TASK TO COMPLETE: Change every "common name" to "vernacular name" in the material from its first line up to and including the line with "scientific name: Carex bromoides", leaving everything else unchanged, and give back only those lines.

GIVEN DATA:
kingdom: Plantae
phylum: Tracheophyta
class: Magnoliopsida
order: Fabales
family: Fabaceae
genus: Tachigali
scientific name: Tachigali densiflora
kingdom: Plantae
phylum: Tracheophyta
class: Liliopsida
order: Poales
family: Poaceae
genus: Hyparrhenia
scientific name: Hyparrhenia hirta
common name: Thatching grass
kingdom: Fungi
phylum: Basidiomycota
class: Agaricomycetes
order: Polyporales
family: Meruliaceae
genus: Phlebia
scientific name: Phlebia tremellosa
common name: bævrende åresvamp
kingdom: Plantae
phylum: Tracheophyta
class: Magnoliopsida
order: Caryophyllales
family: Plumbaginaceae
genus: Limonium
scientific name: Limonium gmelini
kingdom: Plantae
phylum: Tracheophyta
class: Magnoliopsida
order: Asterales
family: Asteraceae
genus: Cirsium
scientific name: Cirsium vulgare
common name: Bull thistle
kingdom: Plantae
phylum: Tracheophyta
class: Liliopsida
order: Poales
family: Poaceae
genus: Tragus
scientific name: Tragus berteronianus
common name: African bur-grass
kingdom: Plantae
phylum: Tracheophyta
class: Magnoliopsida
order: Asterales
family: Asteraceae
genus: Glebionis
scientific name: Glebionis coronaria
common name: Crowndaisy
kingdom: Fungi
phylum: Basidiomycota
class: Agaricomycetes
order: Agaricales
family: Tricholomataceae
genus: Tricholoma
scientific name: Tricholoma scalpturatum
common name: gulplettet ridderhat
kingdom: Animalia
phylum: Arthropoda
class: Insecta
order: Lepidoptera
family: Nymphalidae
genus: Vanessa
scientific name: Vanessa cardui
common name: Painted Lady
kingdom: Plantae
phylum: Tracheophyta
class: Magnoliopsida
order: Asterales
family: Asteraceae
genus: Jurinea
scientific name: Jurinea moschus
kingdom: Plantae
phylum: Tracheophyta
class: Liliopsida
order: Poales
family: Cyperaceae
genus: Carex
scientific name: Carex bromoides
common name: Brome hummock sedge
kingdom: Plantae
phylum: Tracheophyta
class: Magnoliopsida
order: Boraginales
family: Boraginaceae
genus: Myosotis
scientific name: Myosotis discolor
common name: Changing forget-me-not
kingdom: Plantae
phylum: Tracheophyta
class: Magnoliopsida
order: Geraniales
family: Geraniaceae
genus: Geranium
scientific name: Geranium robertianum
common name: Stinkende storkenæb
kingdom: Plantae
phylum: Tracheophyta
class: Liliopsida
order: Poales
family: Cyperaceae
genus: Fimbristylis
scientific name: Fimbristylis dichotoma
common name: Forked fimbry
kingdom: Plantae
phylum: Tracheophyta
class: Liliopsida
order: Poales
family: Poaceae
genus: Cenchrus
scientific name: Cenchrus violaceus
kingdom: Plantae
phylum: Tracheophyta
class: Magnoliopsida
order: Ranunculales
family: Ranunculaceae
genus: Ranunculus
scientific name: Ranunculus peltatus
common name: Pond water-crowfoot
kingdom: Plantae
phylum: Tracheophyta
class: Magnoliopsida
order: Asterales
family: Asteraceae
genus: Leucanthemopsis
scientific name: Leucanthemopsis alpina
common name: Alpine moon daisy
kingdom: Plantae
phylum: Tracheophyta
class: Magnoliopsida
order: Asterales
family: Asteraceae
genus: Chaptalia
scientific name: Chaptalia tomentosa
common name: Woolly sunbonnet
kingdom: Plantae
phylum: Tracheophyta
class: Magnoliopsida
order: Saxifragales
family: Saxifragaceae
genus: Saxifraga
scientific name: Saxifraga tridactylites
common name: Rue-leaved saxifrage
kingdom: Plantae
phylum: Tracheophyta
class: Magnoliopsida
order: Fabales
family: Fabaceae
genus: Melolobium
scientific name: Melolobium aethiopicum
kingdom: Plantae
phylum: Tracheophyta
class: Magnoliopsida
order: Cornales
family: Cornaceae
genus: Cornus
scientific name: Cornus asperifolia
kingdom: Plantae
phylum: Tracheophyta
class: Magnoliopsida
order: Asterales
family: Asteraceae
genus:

ANSWER TO THIS TASK:
kingdom: Plantae
phylum: Tracheophyta
class: Magnoliopsida
order: Fabales
family: Fabaceae
genus: Tachigali
scientific name: Tachigali densiflora
kingdom: Plantae
phylum: Tracheophyta
class: Liliopsida
order: Poales
family: Poaceae
genus: Hyparrhenia
scientific name: Hyparrhenia hirta
vernacular name: Thatching grass
kingdom: Fungi
phylum: Basidiomycota
class: Agaricomycetes
order: Polyporales
family: Meruliaceae
genus: Phlebia
scientific name: Phlebia tremellosa
vernacular name: bævrende åresvamp
kingdom: Plantae
phylum: Tracheophyta
class: Magnoliopsida
order: Caryophyllales
family: Plumbaginaceae
genus: Limonium
scientific name: Limonium gmelini
kingdom: Plantae
phylum: Tracheophyta
class: Magnoliopsida
order: Asterales
family: Asteraceae
genus: Cirsium
scientific name: Cirsium vulgare
vernacular name: Bull thistle
kingdom: Plantae
phylum: Tracheophyta
class: Liliopsida
order: Poales
family: Poaceae
genus: Tragus
scientific name: Tragus berteronianus
vernacular name: African bur-grass
kingdom: Plantae
phylum: Tracheophyta
class: Magnoliopsida
order: Asterales
family: Asteraceae
genus: Glebionis
scientific name: Glebionis coronaria
vernacular name: Crowndaisy
kingdom: Fungi
phylum: Basidiomycota
class: Agaricomycetes
order: Agaricales
family: Tricholomataceae
genus: Tricholoma
scientific name: Tricholoma scalpturatum
vernacular name: gulplettet ridderhat
kingdom: Animalia
phylum: Arthropoda
class: Insecta
order: Lepidoptera
family: Nymphalidae
genus: Vanessa
scientific name: Vanessa cardui
vernacular name: Painted Lady
kingdom: Plantae
phylum: Tracheophyta
class: Magnoliopsida
order: Asterales
family: Asteraceae
genus: Jurinea
scientific name: Jurinea moschus
kingdom: Plantae
phylum: Tracheophyta
class: Liliopsida
order: Poales
family: Cyperaceae
genus: Carex
scientific name: Carex bromoides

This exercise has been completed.